◆ Activity:
Transcribe the records word for word. Leave every picture out.
>>>>>
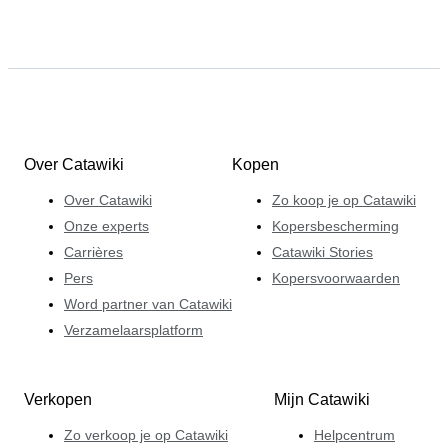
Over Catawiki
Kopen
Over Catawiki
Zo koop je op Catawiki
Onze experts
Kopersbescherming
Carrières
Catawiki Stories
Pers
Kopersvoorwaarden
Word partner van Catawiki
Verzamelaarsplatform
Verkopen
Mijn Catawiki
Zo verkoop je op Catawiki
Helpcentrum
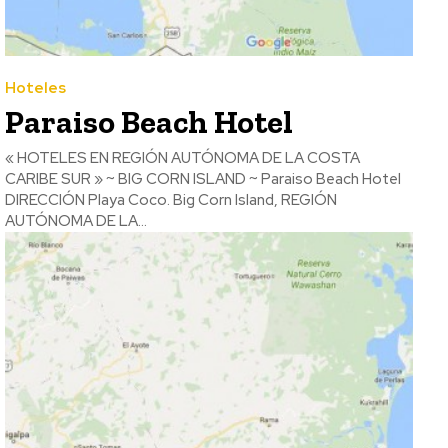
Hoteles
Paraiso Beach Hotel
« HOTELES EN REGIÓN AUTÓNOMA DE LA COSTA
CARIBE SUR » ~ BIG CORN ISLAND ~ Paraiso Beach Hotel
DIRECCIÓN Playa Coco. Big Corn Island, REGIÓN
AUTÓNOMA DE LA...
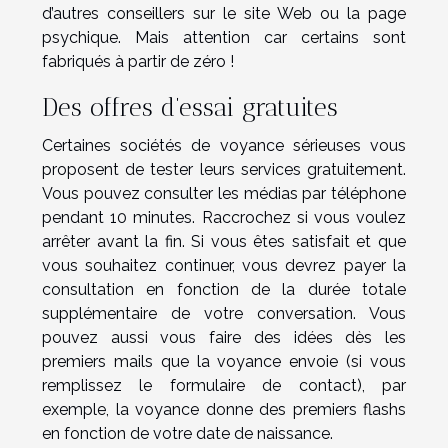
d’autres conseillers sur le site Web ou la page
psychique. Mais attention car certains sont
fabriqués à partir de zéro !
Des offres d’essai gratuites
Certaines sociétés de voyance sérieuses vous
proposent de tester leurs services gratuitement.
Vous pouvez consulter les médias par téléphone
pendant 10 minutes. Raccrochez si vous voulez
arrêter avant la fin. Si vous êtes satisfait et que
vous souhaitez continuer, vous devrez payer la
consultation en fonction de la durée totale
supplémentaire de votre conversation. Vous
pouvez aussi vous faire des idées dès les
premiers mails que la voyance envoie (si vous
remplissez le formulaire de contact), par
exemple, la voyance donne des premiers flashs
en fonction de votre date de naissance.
<<<<<
◆ Solution below:
Over Catawiki
Kopen
Over Catawiki
Zo koop je op Catawiki
Onze experts
Kopersbescherming
Carrières
Catawiki Stories
Pers
Kopersvoorwaarden
Word partner van Catawiki
Verzamelaarsplatform
Verkopen
Mijn Catawiki
Zo verkoop je op Catawiki
Helpcentrum
Hoteles
Paraiso Beach Hotel
« HOTELES EN REGIÓN AUTÓNOMA DE LA COSTA
CARIBE SUR » ~ BIG CORN ISLAND ~ Paraiso Beach Hotel
DIRECCIÓN Playa Coco. Big Corn Island, REGIÓN
AUTÓNOMA DE LA...
d’autres conseillers sur le site Web ou la page
psychique. Mais attention car certains sont
fabriqués à partir de zéro !
Des offres d’essai gratuites
Certaines sociétés de voyance sérieuses vous
proposent de tester leurs services gratuitement.
Vous pouvez consulter les médias par téléphone
pendant 10 minutes. Raccrochez si vous voulez
arrêter avant la fin. Si vous êtes satisfait et que
vous souhaitez continuer, vous devrez payer la
consultation en fonction de la durée totale
supplémentaire de votre conversation. Vous
pouvez aussi vous faire des idées dès les
premiers mails que la voyance envoie (si vous
remplissez le formulaire de contact), par
exemple, la voyance donne des premiers flashs
en fonction de votre date de naissance.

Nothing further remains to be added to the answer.